God is real. He is truth. Just not believeing in him doesn’t make him not real, and claiming being agnostic is just lazy. I always wondered how all Christians could have the same Holy Spirit and still not get along and disagree on so much, be so contentious and awful. But I’ve learned through this journey that sometimes it’s easy to get too into the rules. Don’t get me wrong, God is never ok with sin and once we accept Jesus we will be held responsible for every word we say, every sin we commit, every time we misrepresent God and who He is. But it’s surprisingly easy to be a Christian and ignore the importance of the Spirit. I know this because I did it for years. It’s a process of learning to discern and be sensitive to his nudgings and leadings. We all have the same spirit, but we don’t all listen to it or live by it, I know I didn’t for a long time into my journey.
It’s a process, it’s hard, its one that opens you up to persecution and criticism, but it is through perseverance that we can be refined. I still believe that lukewarm Christianity will cease to exist very soon in America. We will be forced to pick a side. And I know where I will stand when that time comes. Do you?
I realize that this post seemingly has nothing to do with cancer, but the truth is it has everything to do with it. I finally understand how Paul could have the audacity to tell us to rejoice in our sufferings.
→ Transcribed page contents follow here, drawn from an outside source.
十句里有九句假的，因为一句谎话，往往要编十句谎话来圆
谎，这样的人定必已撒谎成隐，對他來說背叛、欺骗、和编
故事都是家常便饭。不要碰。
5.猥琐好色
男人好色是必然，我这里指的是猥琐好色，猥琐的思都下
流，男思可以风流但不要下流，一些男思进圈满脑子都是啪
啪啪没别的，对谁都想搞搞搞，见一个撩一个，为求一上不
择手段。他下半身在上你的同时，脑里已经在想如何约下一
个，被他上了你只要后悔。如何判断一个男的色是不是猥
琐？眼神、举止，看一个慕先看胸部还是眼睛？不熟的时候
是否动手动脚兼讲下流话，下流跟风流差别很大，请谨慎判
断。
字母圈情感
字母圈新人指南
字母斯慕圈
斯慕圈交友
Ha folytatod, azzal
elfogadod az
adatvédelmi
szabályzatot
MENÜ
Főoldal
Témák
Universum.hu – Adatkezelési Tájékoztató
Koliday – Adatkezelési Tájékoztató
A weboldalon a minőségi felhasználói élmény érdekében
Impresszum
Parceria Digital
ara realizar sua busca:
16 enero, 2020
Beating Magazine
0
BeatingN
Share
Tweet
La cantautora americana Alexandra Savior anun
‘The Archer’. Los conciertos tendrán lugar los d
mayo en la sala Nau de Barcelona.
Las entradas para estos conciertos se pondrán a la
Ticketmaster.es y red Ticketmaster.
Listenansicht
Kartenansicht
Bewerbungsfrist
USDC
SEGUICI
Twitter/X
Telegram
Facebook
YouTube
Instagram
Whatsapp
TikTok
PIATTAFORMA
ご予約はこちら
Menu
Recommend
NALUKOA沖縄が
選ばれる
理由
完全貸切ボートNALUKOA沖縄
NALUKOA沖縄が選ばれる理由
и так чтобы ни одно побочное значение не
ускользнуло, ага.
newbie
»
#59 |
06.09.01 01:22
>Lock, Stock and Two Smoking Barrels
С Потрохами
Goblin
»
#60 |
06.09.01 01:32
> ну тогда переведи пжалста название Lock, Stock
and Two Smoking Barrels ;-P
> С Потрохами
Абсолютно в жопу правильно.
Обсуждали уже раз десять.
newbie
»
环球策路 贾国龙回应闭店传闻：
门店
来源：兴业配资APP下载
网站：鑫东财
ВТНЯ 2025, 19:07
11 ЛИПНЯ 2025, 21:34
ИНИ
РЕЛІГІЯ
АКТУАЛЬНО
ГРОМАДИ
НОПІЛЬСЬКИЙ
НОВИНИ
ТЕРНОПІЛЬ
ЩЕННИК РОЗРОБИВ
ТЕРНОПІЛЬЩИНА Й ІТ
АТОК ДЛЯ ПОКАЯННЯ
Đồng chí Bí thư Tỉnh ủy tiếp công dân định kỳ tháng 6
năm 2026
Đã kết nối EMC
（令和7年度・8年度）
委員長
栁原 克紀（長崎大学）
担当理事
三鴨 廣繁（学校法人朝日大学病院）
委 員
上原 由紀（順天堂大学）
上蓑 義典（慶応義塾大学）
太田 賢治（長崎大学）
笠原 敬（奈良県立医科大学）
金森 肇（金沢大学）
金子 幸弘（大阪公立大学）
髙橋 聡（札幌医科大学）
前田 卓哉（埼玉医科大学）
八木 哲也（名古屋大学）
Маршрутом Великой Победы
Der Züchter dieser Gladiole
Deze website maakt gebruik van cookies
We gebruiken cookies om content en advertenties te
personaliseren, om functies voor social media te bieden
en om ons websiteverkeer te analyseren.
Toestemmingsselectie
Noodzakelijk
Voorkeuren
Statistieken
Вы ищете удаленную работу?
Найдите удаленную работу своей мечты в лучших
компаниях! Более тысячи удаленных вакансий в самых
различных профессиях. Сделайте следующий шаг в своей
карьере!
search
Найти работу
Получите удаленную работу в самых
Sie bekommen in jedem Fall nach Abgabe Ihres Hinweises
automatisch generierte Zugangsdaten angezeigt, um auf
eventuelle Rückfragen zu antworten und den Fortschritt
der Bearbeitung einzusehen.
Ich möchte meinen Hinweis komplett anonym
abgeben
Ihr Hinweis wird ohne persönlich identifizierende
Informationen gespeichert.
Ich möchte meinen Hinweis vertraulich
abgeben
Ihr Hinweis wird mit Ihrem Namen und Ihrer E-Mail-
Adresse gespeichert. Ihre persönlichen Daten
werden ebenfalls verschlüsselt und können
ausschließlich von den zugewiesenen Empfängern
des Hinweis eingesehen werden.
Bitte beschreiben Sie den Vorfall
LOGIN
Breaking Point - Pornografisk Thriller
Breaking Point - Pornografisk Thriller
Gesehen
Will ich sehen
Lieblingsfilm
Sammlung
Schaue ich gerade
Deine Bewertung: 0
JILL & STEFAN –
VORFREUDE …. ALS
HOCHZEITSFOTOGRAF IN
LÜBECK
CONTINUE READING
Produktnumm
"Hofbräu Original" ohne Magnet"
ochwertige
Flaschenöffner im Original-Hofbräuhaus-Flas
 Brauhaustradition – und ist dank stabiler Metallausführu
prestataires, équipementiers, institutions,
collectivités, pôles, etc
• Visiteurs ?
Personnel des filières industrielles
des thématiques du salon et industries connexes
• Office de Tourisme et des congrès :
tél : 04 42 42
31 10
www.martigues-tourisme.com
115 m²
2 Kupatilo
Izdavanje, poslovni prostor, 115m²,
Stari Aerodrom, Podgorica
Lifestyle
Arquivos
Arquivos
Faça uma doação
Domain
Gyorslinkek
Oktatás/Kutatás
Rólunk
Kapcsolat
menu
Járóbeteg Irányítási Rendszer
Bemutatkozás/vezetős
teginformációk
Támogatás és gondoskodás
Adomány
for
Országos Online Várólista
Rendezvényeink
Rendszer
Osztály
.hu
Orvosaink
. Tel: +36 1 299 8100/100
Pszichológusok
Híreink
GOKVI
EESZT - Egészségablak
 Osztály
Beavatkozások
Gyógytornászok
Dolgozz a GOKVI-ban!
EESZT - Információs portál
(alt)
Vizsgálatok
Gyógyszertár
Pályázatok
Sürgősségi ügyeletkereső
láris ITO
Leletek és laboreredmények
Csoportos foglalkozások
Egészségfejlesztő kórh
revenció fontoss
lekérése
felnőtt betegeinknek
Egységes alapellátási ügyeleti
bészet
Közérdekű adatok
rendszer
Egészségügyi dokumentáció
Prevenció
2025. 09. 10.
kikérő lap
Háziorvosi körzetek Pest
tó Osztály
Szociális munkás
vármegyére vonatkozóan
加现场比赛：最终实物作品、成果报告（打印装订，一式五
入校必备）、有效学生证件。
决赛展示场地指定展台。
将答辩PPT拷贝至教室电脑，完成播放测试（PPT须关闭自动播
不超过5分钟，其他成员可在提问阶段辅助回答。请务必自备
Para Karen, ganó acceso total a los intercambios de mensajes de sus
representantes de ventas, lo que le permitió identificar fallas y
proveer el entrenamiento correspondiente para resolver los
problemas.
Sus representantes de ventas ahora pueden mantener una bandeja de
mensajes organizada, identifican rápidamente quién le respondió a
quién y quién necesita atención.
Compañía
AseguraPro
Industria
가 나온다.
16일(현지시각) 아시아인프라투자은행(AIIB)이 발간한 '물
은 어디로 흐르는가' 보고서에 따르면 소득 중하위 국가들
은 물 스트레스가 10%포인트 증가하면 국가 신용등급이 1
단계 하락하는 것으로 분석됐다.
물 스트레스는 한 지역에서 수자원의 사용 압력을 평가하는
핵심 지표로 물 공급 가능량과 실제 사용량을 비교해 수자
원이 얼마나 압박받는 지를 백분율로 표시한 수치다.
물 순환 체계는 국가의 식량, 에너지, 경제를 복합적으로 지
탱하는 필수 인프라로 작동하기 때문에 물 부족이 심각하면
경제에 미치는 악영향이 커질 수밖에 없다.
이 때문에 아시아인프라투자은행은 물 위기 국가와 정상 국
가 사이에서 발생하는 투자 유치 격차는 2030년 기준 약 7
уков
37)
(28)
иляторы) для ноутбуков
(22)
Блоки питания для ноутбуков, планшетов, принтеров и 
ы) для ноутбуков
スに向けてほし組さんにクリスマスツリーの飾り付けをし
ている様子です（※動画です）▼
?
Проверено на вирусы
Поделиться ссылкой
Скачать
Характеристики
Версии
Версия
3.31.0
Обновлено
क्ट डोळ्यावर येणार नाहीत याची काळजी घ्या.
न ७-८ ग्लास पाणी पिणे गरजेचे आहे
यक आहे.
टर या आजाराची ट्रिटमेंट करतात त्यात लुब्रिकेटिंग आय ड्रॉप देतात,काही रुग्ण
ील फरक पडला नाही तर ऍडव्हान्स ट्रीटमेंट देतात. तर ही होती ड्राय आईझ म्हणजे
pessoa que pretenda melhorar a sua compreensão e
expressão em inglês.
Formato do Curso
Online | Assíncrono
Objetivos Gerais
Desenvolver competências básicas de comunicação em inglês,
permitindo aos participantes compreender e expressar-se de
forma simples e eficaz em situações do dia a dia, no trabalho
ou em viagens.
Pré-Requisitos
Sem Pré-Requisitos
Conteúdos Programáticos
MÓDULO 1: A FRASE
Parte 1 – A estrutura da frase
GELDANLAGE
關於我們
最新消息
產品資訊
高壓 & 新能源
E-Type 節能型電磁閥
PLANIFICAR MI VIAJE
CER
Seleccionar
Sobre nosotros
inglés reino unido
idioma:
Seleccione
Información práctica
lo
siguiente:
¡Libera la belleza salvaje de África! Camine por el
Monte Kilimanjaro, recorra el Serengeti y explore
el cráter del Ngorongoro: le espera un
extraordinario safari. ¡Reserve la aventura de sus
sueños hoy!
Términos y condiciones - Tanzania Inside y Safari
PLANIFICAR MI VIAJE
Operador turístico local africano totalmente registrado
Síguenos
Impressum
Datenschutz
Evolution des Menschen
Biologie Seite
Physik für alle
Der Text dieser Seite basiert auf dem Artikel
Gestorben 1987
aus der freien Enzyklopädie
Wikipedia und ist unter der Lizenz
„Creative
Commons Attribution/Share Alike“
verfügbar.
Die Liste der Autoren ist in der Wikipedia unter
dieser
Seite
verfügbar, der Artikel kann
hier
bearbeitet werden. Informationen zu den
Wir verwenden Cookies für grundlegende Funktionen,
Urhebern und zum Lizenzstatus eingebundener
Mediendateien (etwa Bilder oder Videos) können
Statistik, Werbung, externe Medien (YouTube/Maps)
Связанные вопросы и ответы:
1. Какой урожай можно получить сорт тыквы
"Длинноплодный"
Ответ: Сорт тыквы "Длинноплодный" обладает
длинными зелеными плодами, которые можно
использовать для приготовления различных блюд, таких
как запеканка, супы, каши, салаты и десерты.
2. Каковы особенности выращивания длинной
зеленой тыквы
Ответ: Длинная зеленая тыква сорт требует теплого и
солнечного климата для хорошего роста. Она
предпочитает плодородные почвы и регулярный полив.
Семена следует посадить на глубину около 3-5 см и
If it wasn’t for this I would not be in the place I’m at spiritually. It’s not that I’m “there”, I don’t think anyone can ever be done spiritually until the day they come before the throne. I just know that I’m nothing special, at all. If I can do this, if I can walk this path, if I can experience this growth, literally anyone else can too. I could go on, but I’ll stop here. I’m exhausted.
If you’ve made it this far, please just listen to this song.
Hillsong – King of Heaven
I’ve been sitting here crying for 20 minutes listening to it over and over. Just wait til you’re in the mood to meditate on the things of God and listen.